Flexible Spending Accounts (FSAs)

This is an employer-established plan that permits the employee to defer up to $2,550 on a pre-tax basis into a specifically designated account from which the employee may withdraw funds to pay for unreimbursed medical expenses such as eyeglasses, elective cosmetic surgery, deductibles, copayments, and coinsurance which are part of the insured's out-of-pocket medical expenses. The IRS sets a limit on the calendar year maximum amount the employee can defer into the account. The employer funds the account in full at the beginning of the year and withholds a prorated amount of income at each pay period throughout the year until the employee's allocation has been fully received. FSA contributions are considered a "use it or lose it" form of voluntary salary reduction agreement. In the event that the employee fails to spend all of the designated funds in the account by the end of the plan year (which can extend into the first 2 or 3 months of the following calendar year), the employer retains the unused funds. An FSA may be opened without a high deductible health plan or any other medical care plan.

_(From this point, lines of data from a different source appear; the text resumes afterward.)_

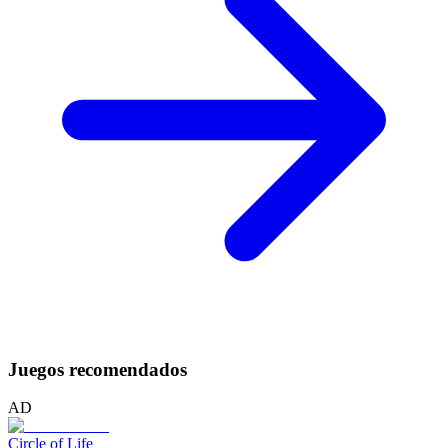
Juegos recomendados
AD
Circle of Life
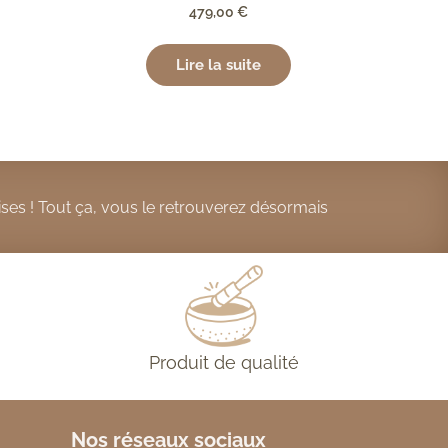
479,00
€
Lire la suite
ses ! Tout ça, vous le retrouverez désormais
Produit de qualité
Nos réseaux sociaux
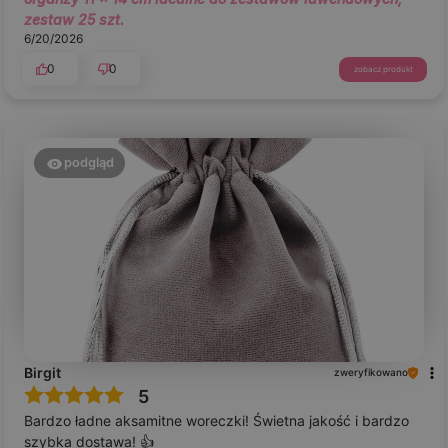
zestaw 25 szt.
6/20/2026
0
0
zobacz produkt
podgląd
Birgit
zweryfikowano
5
Bardzo ładne aksamitne woreczki! Świetna jakość i bardzo
szybka dostawa! 👍️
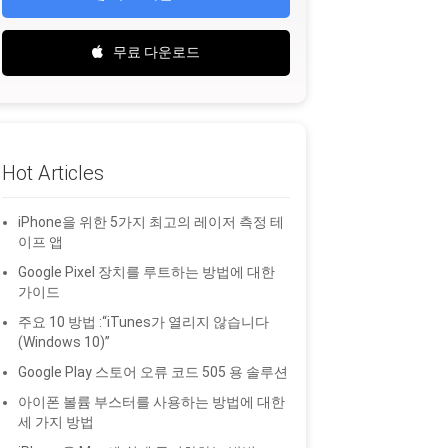
무료 다운로드
Hot Articles
iPhone을 위한 5가지 최고의 레이저 측정 테
이프 앱
Google Pixel 장치를 루트하는 방법에 대한
가이드
주요 10 방법 :“iTunes가 열리지 않습니다
(Windows 10)”
Google Play 스토어 오류 코드 505 용 솔루션
아이폰 볼륨 부스터를 사용하는 방법에 대한
세 가지 방법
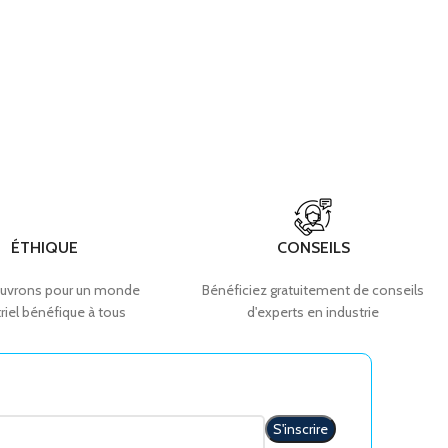
ÉTHIQUE
CONSEILS
uvrons pour un monde
Bénéficiez gratuitement de conseils
riel bénéfique à tous
d'experts en industrie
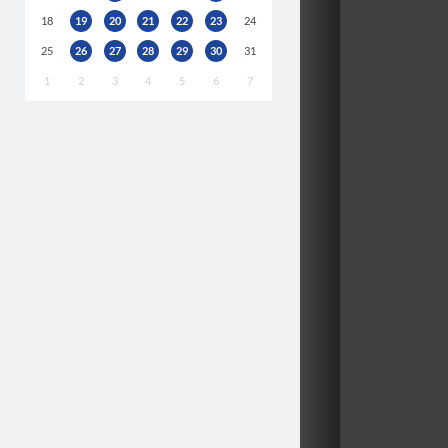
18
19
20
21
22
23
24
25
26
27
28
29
30
31
1
2
3
4
5
6
7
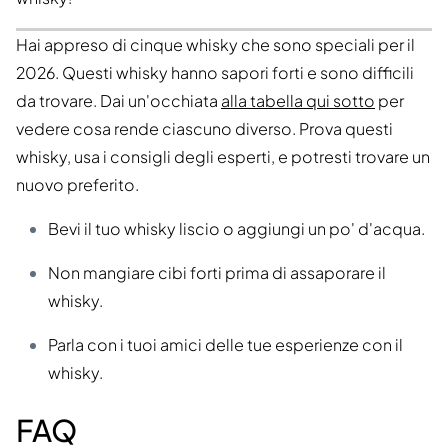
Hai appreso di cinque whisky che sono speciali per il
2026. Questi whisky hanno sapori forti e sono difficili
da trovare. Dai un'occhiata
alla tabella qui sotto
per
vedere cosa rende ciascuno diverso. Prova questi
whisky, usa i consigli degli esperti, e potresti trovare un
nuovo preferito.
Bevi il tuo whisky liscio o aggiungi un po' d'acqua.
Non mangiare cibi forti prima di assaporare il
whisky.
Parla con i tuoi amici delle tue esperienze con il
whisky.
FAQ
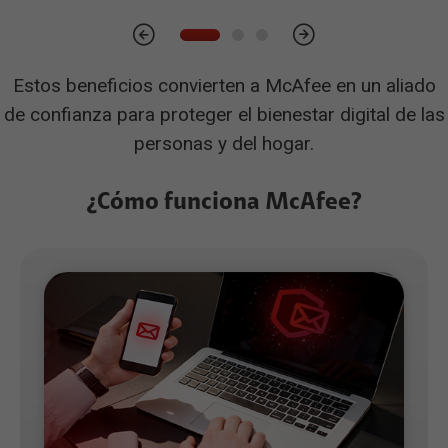
Estos beneficios convierten a McAfee en un aliado
de confianza para proteger el bienestar digital de las
personas y del hogar.
¿Cómo funciona McAfee?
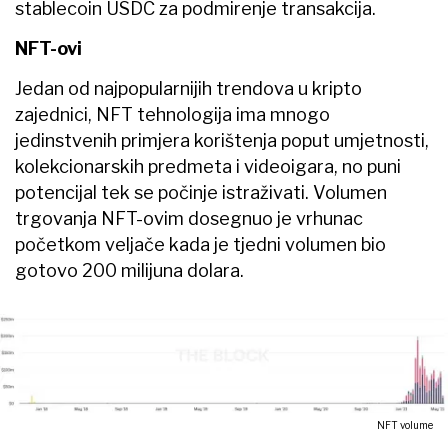
stablecoin USDC za podmirenje transakcija.
NFT-ovi
Jedan od najpopularnijih trendova u kripto
zajednici, NFT tehnologija ima mnogo
jedinstvenih primjera korištenja poput umjetnosti,
kolekcionarskih predmeta i videoigara, no puni
potencijal tek se počinje istraživati. Volumen
trgovanja NFT-ovim dosegnuo je vrhunac
početkom veljače kada je tjedni volumen bio
gotovo 200 milijuna dolara.
NFT volume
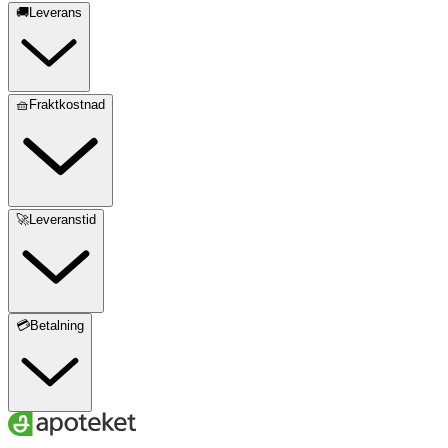
🚚Leverans
🧺Fraktkostnad
🚀Leveranstid
💳Betalning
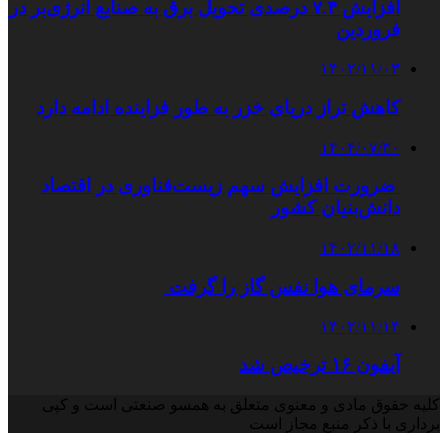
افزایش ۷.۴ درصدی تحویل برق به صنایع انرژی‌بر در
فروردین
۱۴۰۲/۱۱/۰۳
کاهش تراز دریای خزر به طور فزاینده ادامه دارد
۱۴۰۴/۰۷/۳۰
ضرورت افزایش سهم زیست‌فناوری در اقتصاد
دانش‌بنیان کشور
۱۴۰۲/۱۱/۱۸
سرمای هوا نفس گاز را گرفت
۱۴۰۲/۱۱/۱۴
آیفون ۱۶ ترخیص شد
کلیه حقوق مادی و معنوی متعلق به همسو صنعتی است و کپی
برداری با ذکر منبع مجاز است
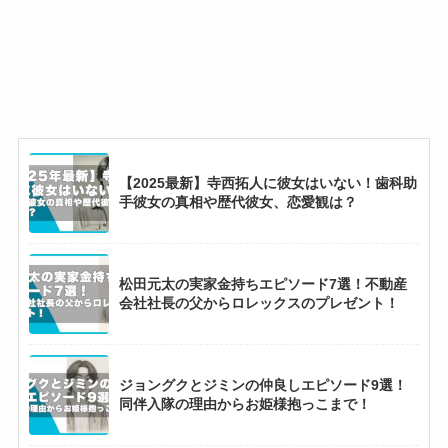
【2025最新】寺西拓人に彼女はいない！歯科助
手彼女の真相や歴代彼女、恋愛観は？
松田元太の実家金持ちエピソード7選！不動産
会社社長の父からロレックスのプレゼント！
ジョングクとジミンの仲良しエピソード9選！
同伴入隊の理由からお姫様抱っこまで！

Medical and Dental Insurance

● Group medical and dental expense premiums paid by the employer are tax deductible. ● Self-employed persons may deduct up to 100% of the cost of health insurance for themselves and their dependents. ● An employee's share of premiums paid for group health insurance are deductible only to the extent that all premiums, as well as unreimbursed medical expenses, exceed 10% of their AGI. ● Benefits received under any medical expense and dental plan, regardless of the premium payer, are not taxable.

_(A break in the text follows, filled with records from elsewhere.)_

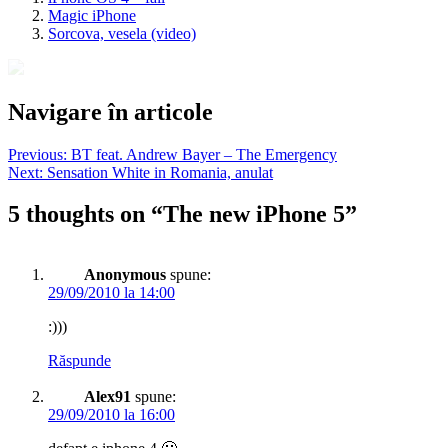
Magic iPhone
Sorcova, vesela (video)
Navigare în articole
Previous:
BT feat. Andrew Bayer – The Emergency
Next:
Sensation White in Romania, anulat
5 thoughts on “
The new iPhone 5
”
Anonymous
spune:
29/09/2010 la 14:00
:)))
Răspunde
Alex91
spune:
29/09/2010 la 16:00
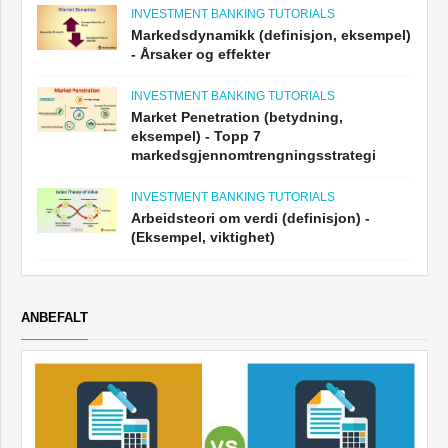
INVESTMENT BANKING TUTORIALS
Markedsdynamikk (definisjon, eksempel)
- Årsaker og effekter
INVESTMENT BANKING TUTORIALS
Market Penetration (betydning,
eksempel) - Topp 7
markedsgjennomtrengningsstrategi
INVESTMENT BANKING TUTORIALS
Arbeidsteori om verdi (definisjon) -
(Eksempel, viktighet)
ANBEFALT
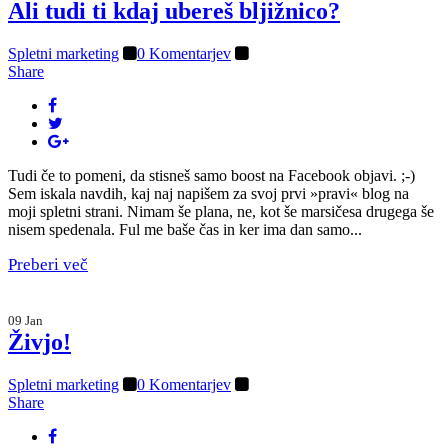
Ali tudi ti kdaj ubereš bljižnico?
Spletni marketing
0 Komentarjev
Share
Tudi če to pomeni, da stisneš samo boost na Facebook objavi. ;-)
Sem iskala navdih, kaj naj napišem za svoj prvi »pravi« blog na
moji spletni strani. Nimam še plana, ne, kot še marsičesa drugega še
nisem spedenala. Ful me baše čas in ker ima dan samo...
Preberi več
09 Jan
Živjo!
Spletni marketing
0 Komentarjev
Share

Disability Buy-Sell Agreement

● Premiums are not tax deductible. ● Benefits received are not taxable.

Business Overhead Expense

● Premiums paid by the business are tax deductible. ● Benefits received are taxable to the business owner and must be reported as income. The taxes are offset when the money is used to pay business expenses other than the owner's personal income.

Accidental Death and Dismemberment

● Premiums paid by the employer are tax deductible. ● Benefits received are not taxable.

Long-Term Care Insurance

● Premiums paid by the employer are tax deductible. ● Benefits received from a qualified LTC policy are not taxable.

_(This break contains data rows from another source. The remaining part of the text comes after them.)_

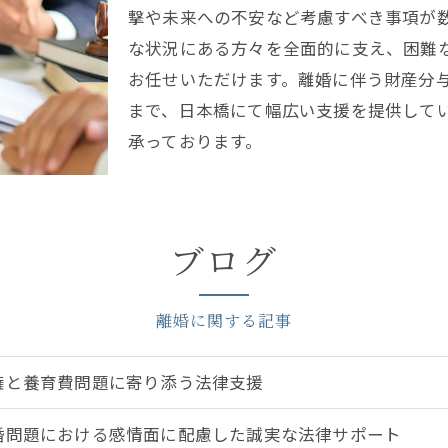
撃や未来への不安など考慮すべき事項が
な状況にある方々を全面的に支え、困難
お任せいただけます。離婚に伴う財産分
まで、日本橋にて幅広い支援を提供して
承っております。
ブログ
離婚に関する記事
権と養育費問題に寄り添う法律支援
婚問題における感情面に配慮した誠実な法律サポート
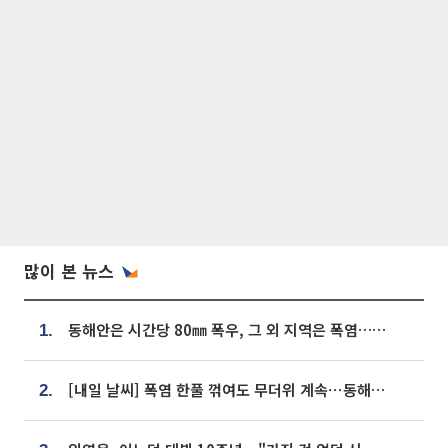
많이 본 뉴스
동해안은 시간당 80㎜ 폭우, 그 외 지역은 폭염…‘극과 극 날씨’
1.
[내일 날씨] 폭염 한풀 꺾여도 무더위 계속⋯동해안 이틀 연속 비
2.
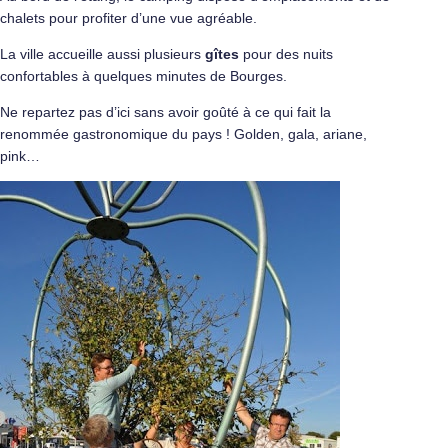
chalets pour profiter d’une vue agréable.
La ville accueille aussi plusieurs
gîtes
pour des nuits
confortables à quelques minutes de Bourges.
Ne repartez pas d’ici sans avoir goûté à ce qui fait la
renommée gastronomique du pays ! Golden, gala, ariane,
pink…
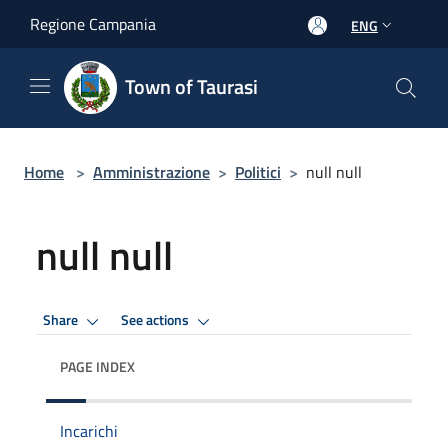
Salta al contenuto principale
Regione Campania
ENG
Town of Taurasi
Home
>
Amministrazione
>
Politici
>
null null
null null
Share
See actions
PAGE INDEX
Incarichi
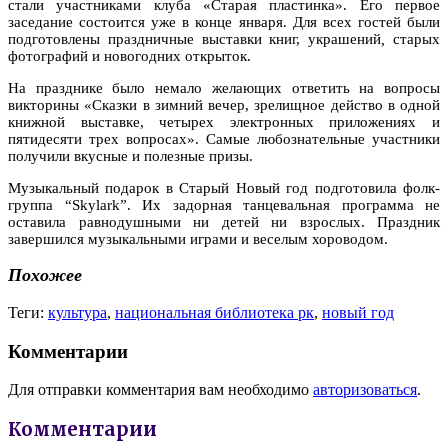
стали участниками клуба «Старая пластинка». Его первое
заседание состоится уже в конце января. Для всех гостей были
подготовлены праздничные выставки книг, украшений
,
старых
фотографий и новогодних открыток.
На празднике было немало желающих ответить на вопросы
викторины «Сказки в зимний вечер, зрелищное действо в одной
книжной выставке, четырех электронных приложениях и
пятидесяти трех вопросах». Самые любознательные участники
получили вкусные и полезные призы.
Музыкальный подарок в Старый Новый год подготовила фолк-
группа “Skylark”. Их задорная танцевальная программа не
оставила равнодушными ни детей ни взрослых. Праздник
завершился музыкальными играми и веселым хороводом.
Похожее
Теги:
культура
,
национальная библиотека рк
,
новый год
Комментарии
Для отправки комментария вам необходимо
авторизоваться
.
Комментарии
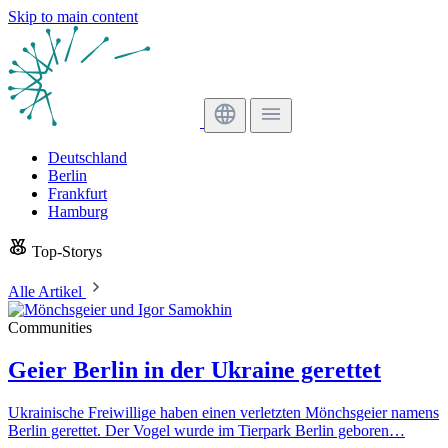
Skip to main content
Deutschland
Berlin
Frankfurt
Hamburg
Top-Storys
Alle Artikel
Communities
Geier Berlin in der Ukraine gerettet
Ukrainische Freiwillige haben einen verletzten Mönchsgeier namens
Berlin gerettet. Der Vogel wurde im Tierpark Berlin geboren…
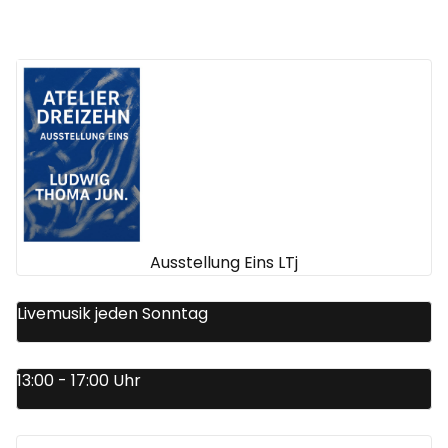
Ausstellung Eins LTj
Livemusik jeden Sonntag
13:00 - 17:00 Uhr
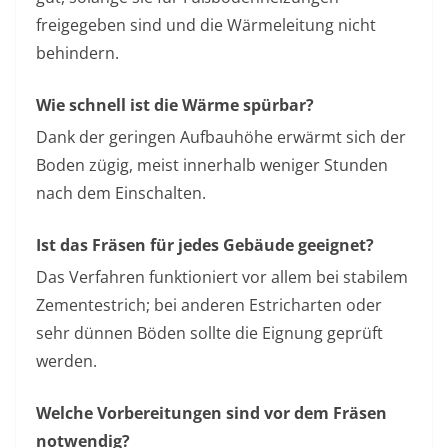
freigegeben sind und die Wärmeleitung nicht
behindern.
Wie schnell ist die Wärme spürbar?
Dank der geringen Aufbauhöhe erwärmt sich der
Boden zügig, meist innerhalb weniger Stunden
nach dem Einschalten.
Ist das Fräsen für jedes Gebäude geeignet?
Das Verfahren funktioniert vor allem bei stabilem
Zementestrich; bei anderen Estricharten oder
sehr dünnen Böden sollte die Eignung geprüft
werden.
Welche Vorbereitungen sind vor dem Fräsen
notwendig?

Disability Income Insurance

● Premiums paid by the employer are tax deductible. Under a contributory plan, premiums paid by the employee are made with after tax dollars. ● Disability benefits received by the employee as a result of employer contributions are taxable as income to the employee based on the percentage of the premium paid by the employer. Example: Theresa's employer pays 75% of the premium for her long term disability benefits. As a result, 75% of the benefits received by Theresa under that policy will be taxable as income to her. She must pay any income tax due from her own resources.

Medical Expense Insurance

● The premiums and unreimbursed medical expenses that exceed 10% of the individual's adjusted gross income may be tax deductible. ● Medical expense benefits received are not taxable.

Long-Term Care Insurance

● The premiums paid for individual LTC policies that exceed 10% of the individual's adjusted gross income may be tax deductible. ● For individuals age 65 or older, the premiums paid for individual LTC policies that exceed 7.5% of adjusted gross income may be tax deductible. ● LTC benefits received from a qualified plan are not taxable.

Disability Income Insurance

● The premiums paid for individual disability income insurance are not tax deductible. ● Disability income benefits received are not taxable.

Key Person Disability Insurance

● When an employer purchases a disability income policy on a key employee and is also the beneficiary, the premiums are not tax deductible to the business. ● Benefits received are not taxable.